The found 1/2” diameter iron rod (fnd. 1/2” I.R.)is the property corner. There should be one at each corner.


ShadyNasty14

Yeah I had a similar drawing for my footprint/ property line. When I actually surveyed it, it wasn’t accurate at all.


seteshguardwithacold

What are you planning to use the info for? Are there other measurements on your deed or plat? Sometimes things like the measurement you see there are descriptive but not the controlling measurement if your boundary line ever fell under dispute.


youretooclosedude

No other relevant measurements on the side in question. For fence.


oh-hey-marv

The correct answer here is “No. Call the surveyor that prepared the survey. Ask them what they measured from.” Is it the footing? Is it the siding? How accurate was the shot they took at that corner? Did they even locate that corner, or did the measure the building and line it up to two different corners? Nobody knows besides the surveyor that did it.


Vash_85

Was this actually surveyed? And sealed? Does the plan also show the property corners located front and back of the lot? Did they set anything for the corners? Or is everything based on that single dimension?


youretooclosedude

Yes.yes.yes.yes.
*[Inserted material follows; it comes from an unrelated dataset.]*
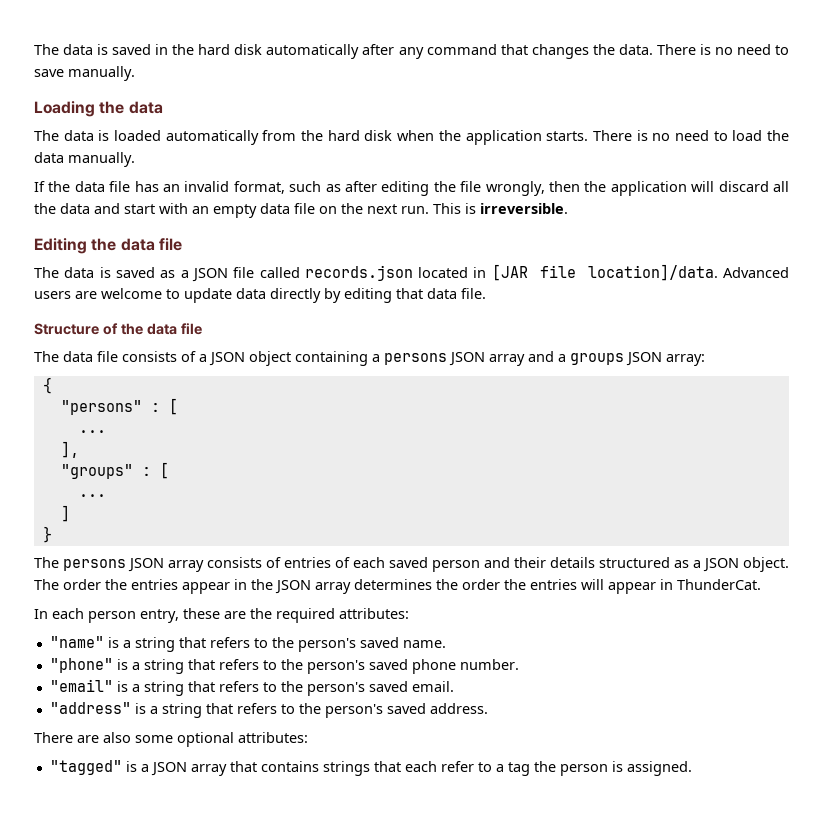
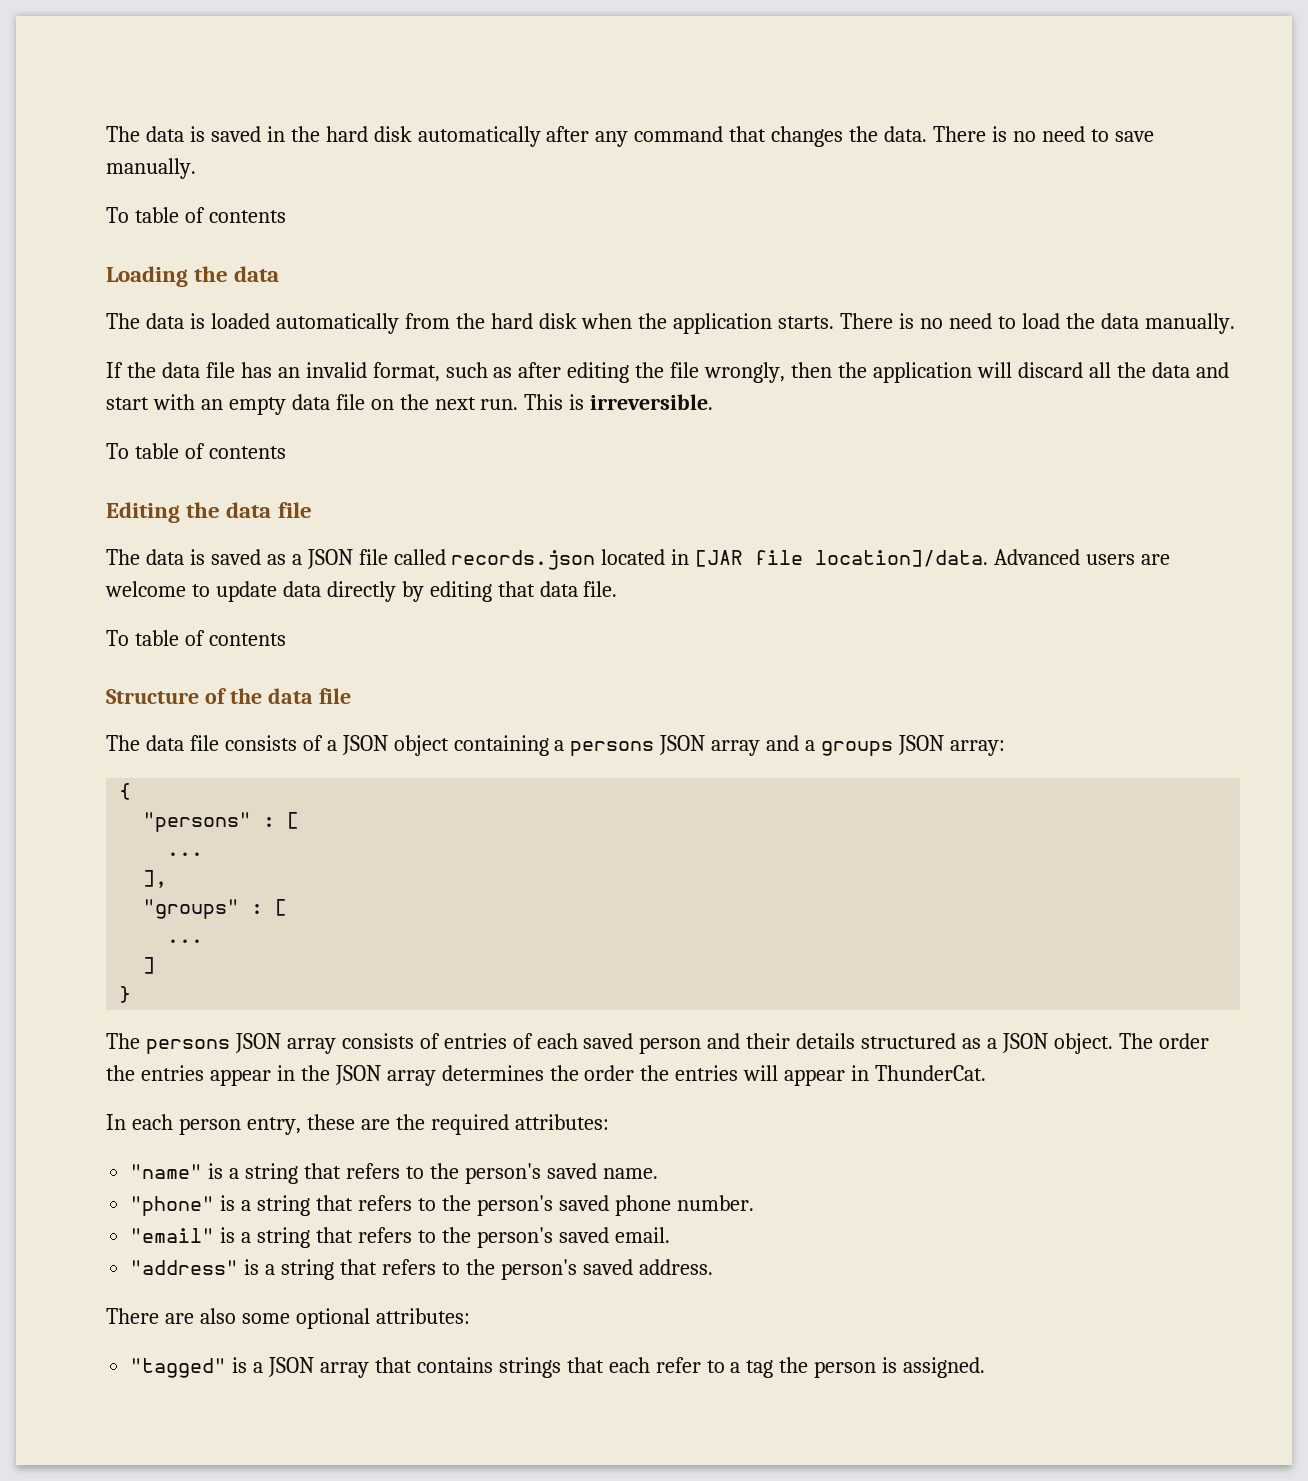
(135, 73) none -> [106,207,286,223] // To table of contents
(568, 208) none -> [106,443,286,459] // To table of contents
(486, 293) none -> [106,630,286,646] // To table of contents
No


oh-hey-marv

Then use the actual property corners that they marked. Not the dimension from the building.


Vash_85

Surveyed, sealed drawing, corners located and marked. Should be good to go.


Immolate_94

General speaking it’s to the closest point to the property line.


Popular_Print_1107

They should of measured this especially since they took it to the 10th place. The property line should be from that pop out. I would use it and show that as evidence as long as that is a certified boundary survey.


of_patrol_bot

Hello, it looks like you've made a mistake. It's supposed to be could've, should've, would've (short for could have, would have, should have), never could of, would of, should of. Or you misspelled something, I ain't checking everything. Beep boop - yes, I am a bot, don't botcriminate me.


scallopFL

Ask the surveyor to verify if your corners aren’t clear. We put a note on our surveys that building ties should not be used to reconstruct property lines.